-- TASK OBJECTIVE --
Please copy every line below that contains the string "Zamawiającemu".

-- SOURCE DATA --
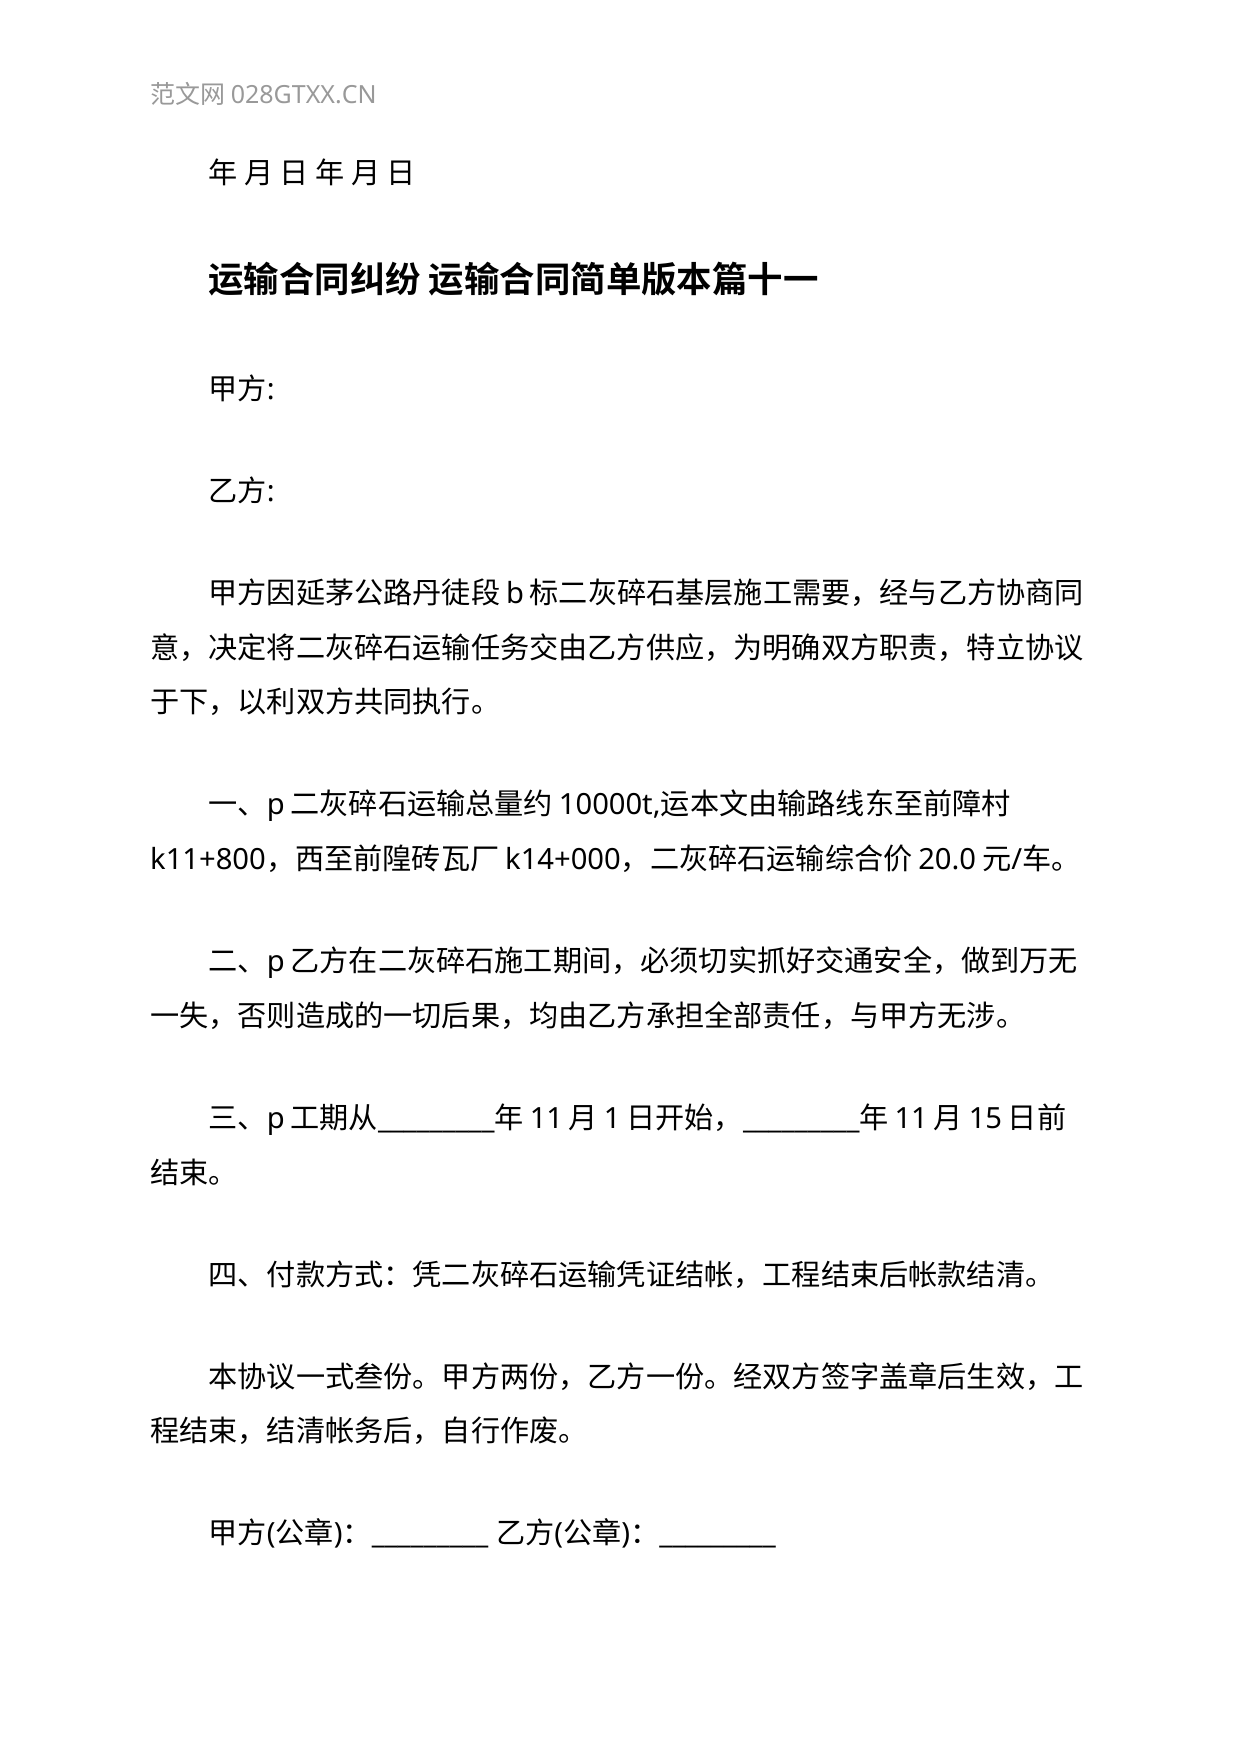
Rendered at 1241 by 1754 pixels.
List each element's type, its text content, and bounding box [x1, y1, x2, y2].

text 二、p乙方在二灰碎石施工期间，必须切实抓好交通安全，做到万无一失，否则造成的一切后果，均由乙方承担全部责任，与甲方无涉。 [150, 938, 1090, 1035]
text 三、p工期从_________年11月1日开始，_________年11月15日前结束。 [150, 1094, 1090, 1192]
text 甲方(公章)：_________ 乙方(公章)：_________ [150, 1510, 1090, 1552]
text 四、付款方式：凭二灰碎石运输凭证结帐，工程结束后帐款结清。 [150, 1251, 1090, 1294]
text 甲方因延茅公路丹徒段b标二灰碎石基层施工需要，经与乙方协商同意，决定将二灰碎石运输任务交由乙方供应，为明确双方职责，特立协议于下，以利双方共同执行。 [150, 569, 1090, 721]
text 一、p二灰碎石运输总量约10000t,运本文由输路线东至前障村k11+800，西至前隍砖瓦厂k14+000，二灰碎石运输综合价20.0元/车。 [150, 781, 1090, 878]
text 运输合同纠纷 运输合同简单版本篇十一 [150, 252, 1090, 303]
text 乙方: [150, 467, 1090, 509]
text 年 月 日 年 月 日 [150, 150, 1090, 192]
text 甲方: [150, 365, 1090, 408]
text 本协议一式叁份。甲方两份，乙方一份。经双方签字盖章后生效，工程结束，结清帐务后，自行作废。 [150, 1353, 1090, 1450]
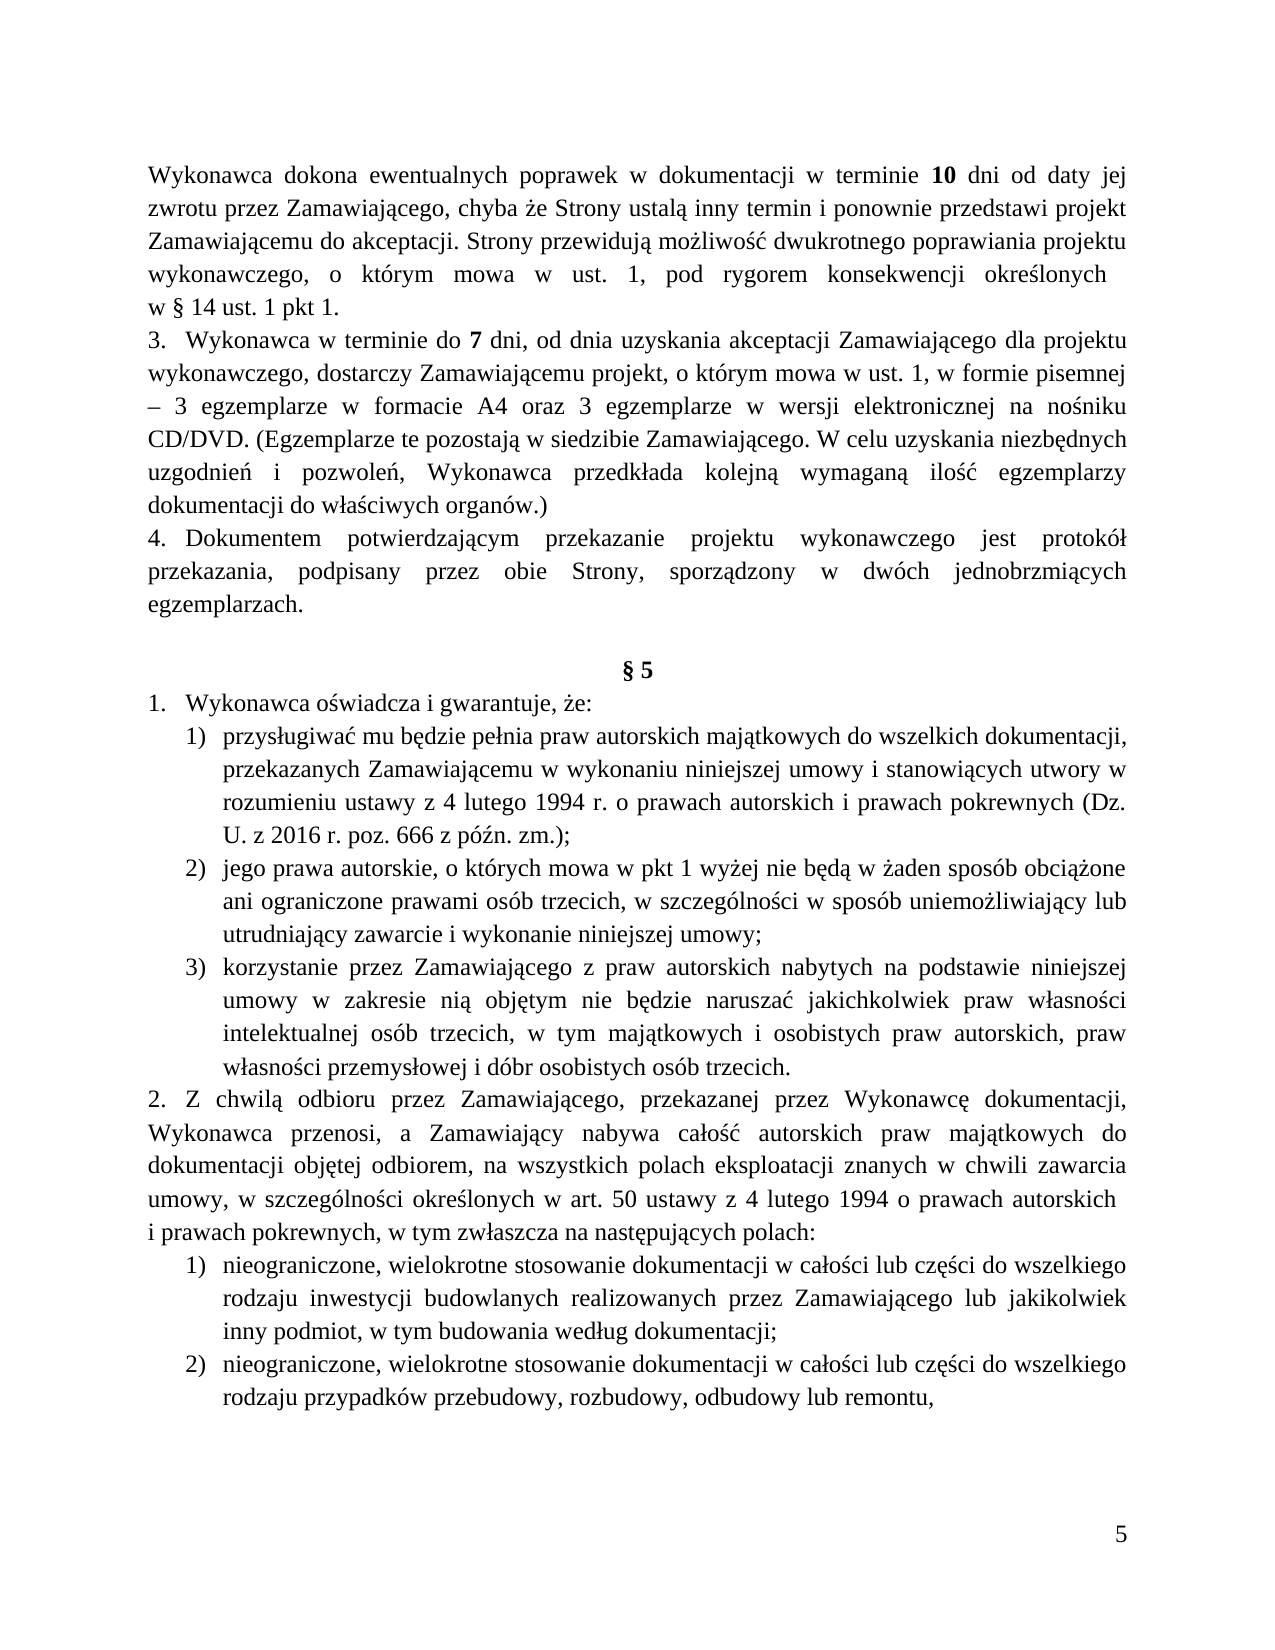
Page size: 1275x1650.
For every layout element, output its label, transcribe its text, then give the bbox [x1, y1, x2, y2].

text 1) nieograniczone, wielokrotne stosowanie dokumentacji w całości lub części do wszelkiego rodzaju inwestycji budowlanych realizowanych przez Zamawiającego lub jakikolwiek inny podmiot, w tym budowania według dokumentacji; [185, 1250, 1127, 1344]
list Wykonawca oświadcza i gwarantuje, że: [148, 688, 1127, 717]
text 2. Z chwilą odbioru przez Zamawiającego, przekazanej przez Wykonawcę dokumentacji, Wykonawca przenosi, a Zamawiający nabywa całość autorskich praw majątkowych do dokumentacji objętej odbiorem, na wszystkich polach eksploatacji znanych w chwili zawarcia umowy, w szczególności określonych w art. 50 ustawy z 4 lutego 1994 o prawach autorskich i prawach pokrewnych, w tym zwłaszcza na następujących polach: [148, 1084, 1127, 1245]
text 3) korzystanie przez Zamawiającego z praw autorskich nabytych na podstawie niniejszej umowy w zakresie nią objętym nie będzie naruszać jakichkolwiek praw własności intelektualnej osób trzecich, w tym majątkowych i osobistych praw autorskich, praw własności przemysłowej i dóbr osobistych osób trzecich. [185, 952, 1127, 1080]
text 2) jego prawa autorskie, o których mowa w pkt 1 wyżej nie będą w żaden sposób obciążone ani ograniczone prawami osób trzecich, w szczególności w sposób uniemożliwiający lub utrudniający zawarcie i wykonanie niniejszej umowy; [185, 853, 1127, 948]
text 3. Wykonawca w terminie do 7 dni, od dnia uzyskania akceptacji Zamawiającego dla projektu wykonawczego, dostarczy Zamawiającemu projekt, o którym mowa w ust. 1, w formie pisemnej – 3 egzemplarze w formacie A4 oraz 3 egzemplarze w wersji elektronicznej na nośniku CD/DVD. (Egzemplarze te pozostają w siedzibie Zamawiającego. W celu uzyskania niezbędnych uzgodnień i pozwoleń, Wykonawca przedkłada kolejną wymaganą ilość egzemplarzy dokumentacji do właściwych organów.) [148, 325, 1127, 519]
text 2) nieograniczone, wielokrotne stosowanie dokumentacji w całości lub części do wszelkiego rodzaju przypadków przebudowy, rozbudowy, odbudowy lub remontu, [185, 1349, 1127, 1411]
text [148, 160, 1127, 321]
text § 5 [148, 655, 1127, 684]
text 4. Dokumentem potwierdzającym przekazanie projektu wykonawczego jest protokół przekazania, podpisany przez obie Strony, sporządzony w dwóch jednobrzmiących egzemplarzach. [148, 523, 1127, 618]
text 1) przysługiwać mu będzie pełnia praw autorskich majątkowych do wszelkich dokumentacji, przekazanych Zamawiającemu w wykonaniu niniejszej umowy i stanowiących utwory w rozumieniu ustawy z 4 lutego 1994 r. o prawach autorskich i prawach pokrewnych (Dz. U. z 2016 r. poz. 666 z późn. zm.); [185, 721, 1127, 849]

-- FINISHED TASK --
text 3. Wykonawca w terminie do 7 dni, od dnia uzyskania akceptacji Zamawiającego dla projektu wykonawczego, dostarczy Zamawiającemu projekt, o którym mowa w ust. 1, w formie pisemnej – 3 egzemplarze w formacie A4 oraz 3 egzemplarze w wersji elektronicznej na nośniku CD/DVD. (Egzemplarze te pozostają w siedzibie Zamawiającego. W celu uzyskania niezbędnych uzgodnień i pozwoleń, Wykonawca przedkłada kolejną wymaganą ilość egzemplarzy dokumentacji do właściwych organów.) [148, 325, 1127, 519]
text 1) przysługiwać mu będzie pełnia praw autorskich majątkowych do wszelkich dokumentacji, przekazanych Zamawiającemu w wykonaniu niniejszej umowy i stanowiących utwory w rozumieniu ustawy z 4 lutego 1994 r. o prawach autorskich i prawach pokrewnych (Dz. U. z 2016 r. poz. 666 z późn. zm.); [185, 721, 1127, 849]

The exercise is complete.